О себе Василий Иванович рассказывал скупо. Анька поняла только, что у него были жена и сын и что, когда у Василия Ивановича проявился синдром Василенко, то есть началась тяга к беспорядочным скитаниям и пропала память о повседневных обязанностях, ему было лет тридцать с небольшим.
– Мальчик был, да, – мечтательно говорил Василий Иванович. – Мальчик Мишенька. Я лодку ему делал.
– Вы умеете лодку, Василий Иванович?
– Когда-то умел, Аня, когда-то. Сейчас не сумел бы, наверное.
– Почему же вы ушли?! – в который раз спрашивала Анька. Она готова была услышать что угодно – страшную историю о тюрьме, или о квартире, отобранной обманом, или о государстве, которое подло засудило Василия Ивановича из-за отсутствия прописки, – но у него все было не так, как рассказывали в передачах другие васьки. Он ушел как-то вдруг, на ровном месте.
– А почему уходят? – переспрашивал в ответ Василий Иванович. – Ты много-то не слушай, когда говорят, что это из-за тюрьмы все или квартиру отобрали. Просто чувствуешь вдруг, что надо уйти. Ну и уходишь.
– Это болезнь?
– Болезнь, наверное, – говорил Василий Иванович. – Медики если говорят, то им видней. Меня тоже все спрашивали в приюте: почему ушел? А что я скажу? Я не помню даже, как ушел. Иногда помнят, а чаще не помнят люди.
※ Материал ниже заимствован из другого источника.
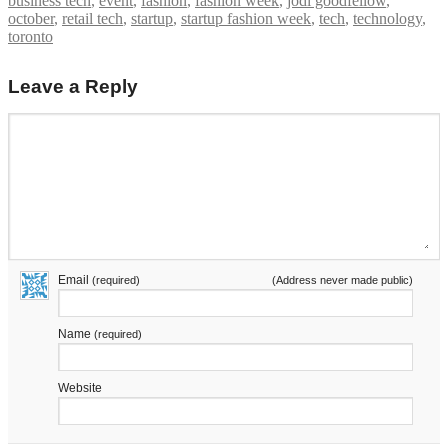
business tech
,
event
,
fashion
,
fashion week
,
jodi goodfellow
,
october
,
retail tech
,
startup
,
startup fashion week
,
tech
,
technology
,
toronto
Leave a Reply
Email
(required)
(Address never made public)
Name
(required)
Website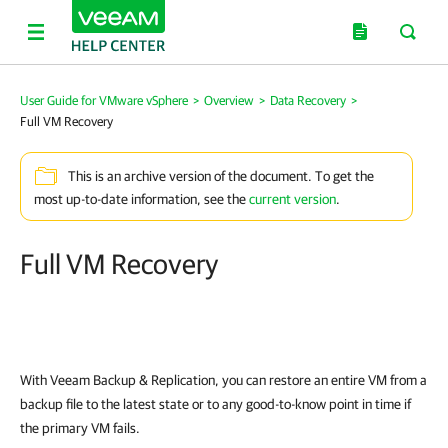
User Guide for VMware vSphere
>
Overview
>
Data Recovery
>
Full VM Recovery
This is an archive version of the document. To get the
most up-to-date information, see the
current version
.
Full VM Recovery
With
Veeam Backup & Replication
, you can restore an entire VM from a
backup file to the latest state or to any good-to-know point in time if
the primary VM fails.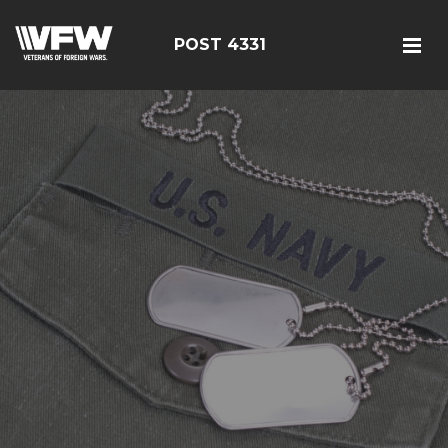
POST 4331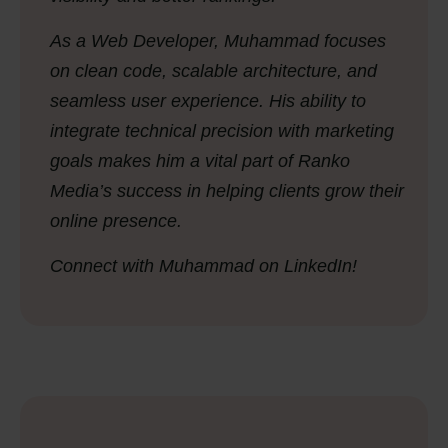
As a Web Developer, Muhammad focuses
on clean code, scalable architecture, and
seamless user experience. His ability to
integrate technical precision with marketing
goals makes him a vital part of Ranko
Media’s success in helping clients grow their
online presence.
Connect with Muhammad on LinkedIn!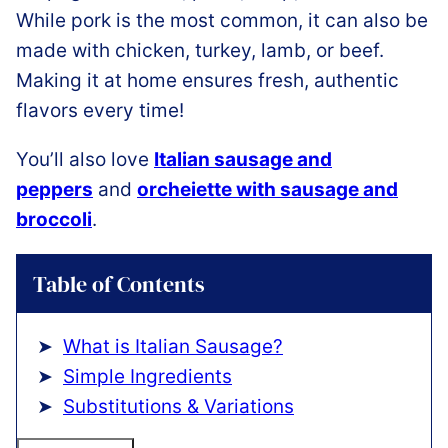
While pork is the most common, it can also be
made with chicken, turkey, lamb, or beef.
Making it at home ensures fresh, authentic
flavors every time!
You’ll also love
Italian sausage and
peppers
and
orcheiette with sausage and
broccoli
.
Table of Contents
What is Italian Sausage?
Simple Ingredients
Substitutions & Variations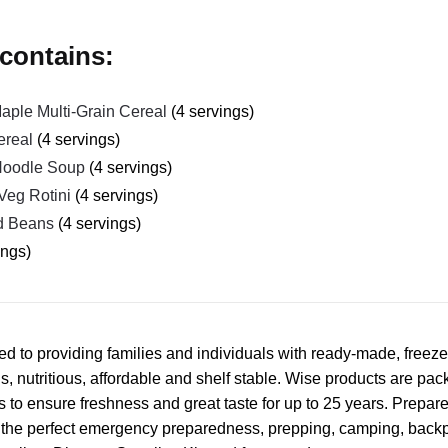
contains:
ple Multi-Grain Cereal
(4 servings)
ereal
(4 servings)
Noodle Soup
(4 servings)
Veg Rotini
(4 servings)
d Beans
(4 servings)
ings)
d to providing families and individuals with ready-made, freez
s, nutritious, affordable and shelf stable. Wise products are pac
 to ensure freshness and great taste for up to 25 years. Prepare
e the perfect emergency preparedness, prepping, camping, backp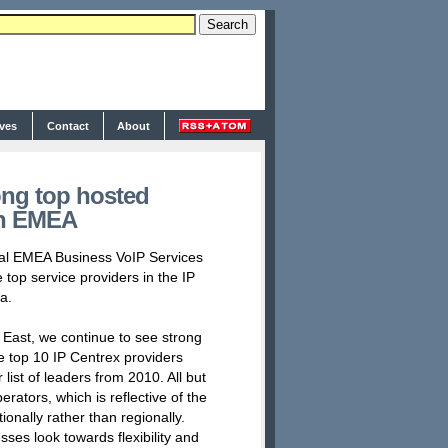
ives
Contact
About
ng top hosted
in EMEA
ual EMEA Business VoIP Services
top service providers in the IP
a.
e East, we continue to see strong
e top 10 IP Centrex providers
 list of leaders from 2010. All but
rators, which is reflective of the
nally rather than regionally.
esses look towards flexibility and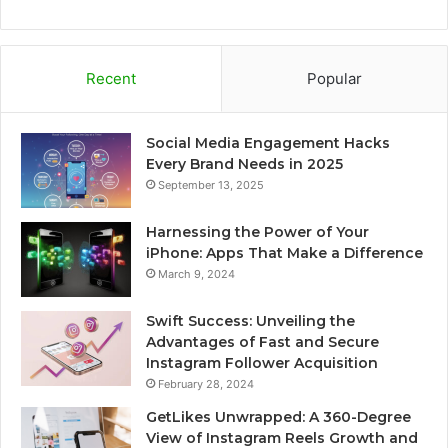
Recent
Popular
Social Media Engagement Hacks
Every Brand Needs in 2025
September 13, 2025
Harnessing the Power of Your
iPhone: Apps That Make a Difference
March 9, 2024
Swift Success: Unveiling the
Advantages of Fast and Secure
Instagram Follower Acquisition
February 28, 2024
GetLikes Unwrapped: A 360-Degree
View of Instagram Reels Growth and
Меня, говорят, в Иркутске нашли. А как я попал в Иркутск, ежели в Москве жил? Меня потому и в Москву в приют отправили, что я про Москву-то помнил. Только адреса не помню. Но квартира похожая была, да, и вид похожий. Тоже на краю города где-то. Мне снится иногда, так живо снится, что вот хоть сейчас вспомню. Иногда кажется, что жену Оля звали. А иногда не знаю. Потом приснилось однажды: Сиреневый бульвар. Бывает, снова снится. Я очень хотел бы поехать на Сиреневый бульвар, посмотреть. Вдруг вспомню. Но это далеко, наверное.
– Почему?! – загорелась Анька. – Давайте поедем на Сиреневый бульвар!
Сиреневый бульвар располагался неподалеку от метро «Измайлово». Они выбрались туда в мягкий, серый весенний день. Был май, только что прошел дождь, светлые капли его скатывались по листьям. Василий Иванович прошел вдоль всего Сиреневого бульвара, но ничего не узнал. Анька специально завела его во двор – обычный московский двор со скрипучими качелями, – и он постоял там, около качелей и клумбы с недавно проклюнувшимися острыми ирисами. Он даже зажмурился от блаженства, вдыхая запахи, но ничего знакомого не обнаружил.